In a 2016 survey of human trafficking survivors conducted by the National Survivor Network, 80% of the almost 91% of survivors who reported an arrest history did not report that they had been trafficked at the time they were arrested. And because so few people identify as trafficking victims when they first encounter police, arrest most commonly leads to increased prosecution of trafficking survivors rather than their identification as victims.
This means even trafficking victims are sent back into the community with additional court costs, fines, fees and bail, and the long-term consequences of an arrest record.
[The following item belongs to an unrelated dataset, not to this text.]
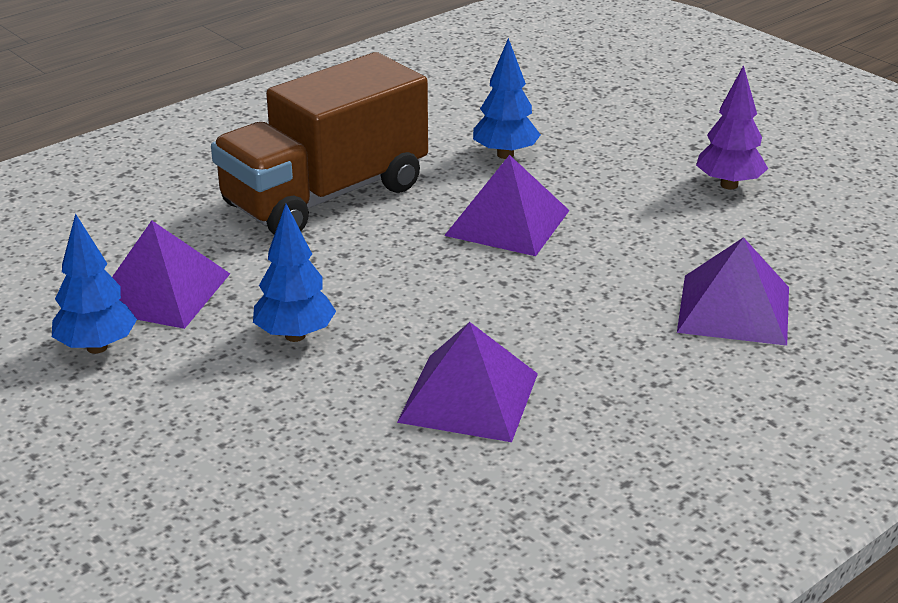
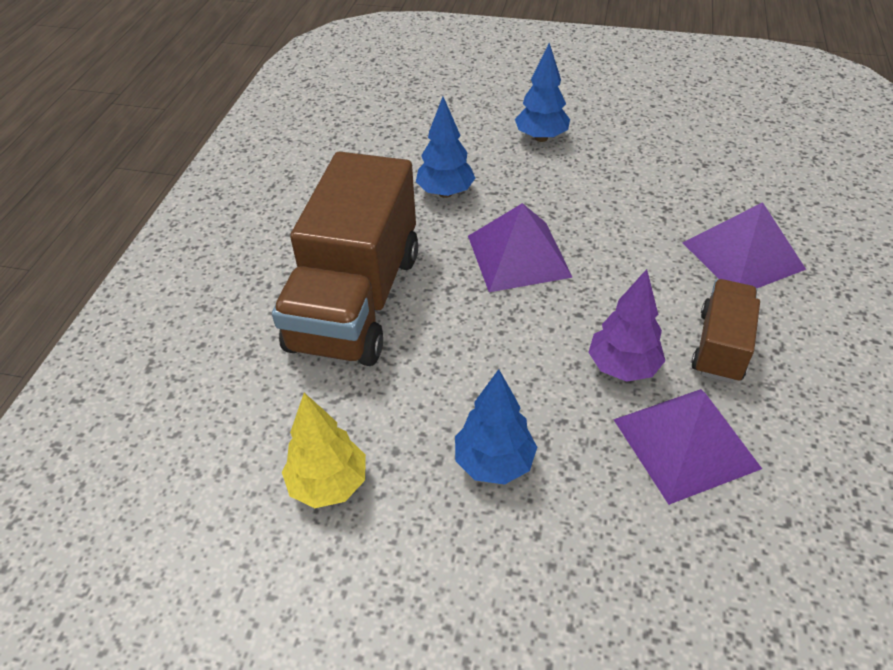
camera: 35 degrees left, 15 degrees up
blue tree [52,213,137,354] -> blue tree moved to [515,43,570,142]
purple pyramid [112,220,230,329] -> yellow tree [282,393,366,508]
purple tree [696,65,768,189] -> purple tree moved to [588,269,665,382]
none -> brown truck [691,279,760,383]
Outreach to victims of any crime should be grounded in self-determination and dignity, which is simply not possible during the process of arrest.
As a community, we can better support people who trade sex not by calling the police on them, but by calling on ourselves to support the building of trusting and nonjudgmental relationships outside of the criminal legal system.
People who trade sex, regardless of their reason for doing so, are part of our community, and deserve our respect and support. Arresting victims of violence, including victims of trafficking, only makes these experiences worse and harder to escape.
The Baltimore City State’s Attorney’s Office policy of not prosecuting prostitution is not driving the horrific wave of violence the city is currently enduring; in fact, a study by the Johns Hopkins Bloomberg School of Public Health found that the policy has actually led to fewer new arrests for prostitution, fewer 911 calls and very little recidivism. What resuming arrest policies will do is further traumatize victims of trafficking and create barriers to achieving short- and long-term safety and stability.
If Mr. Bates truly wants to help survivors of trafficking, keeping them out of the criminal legal system is a much better solution.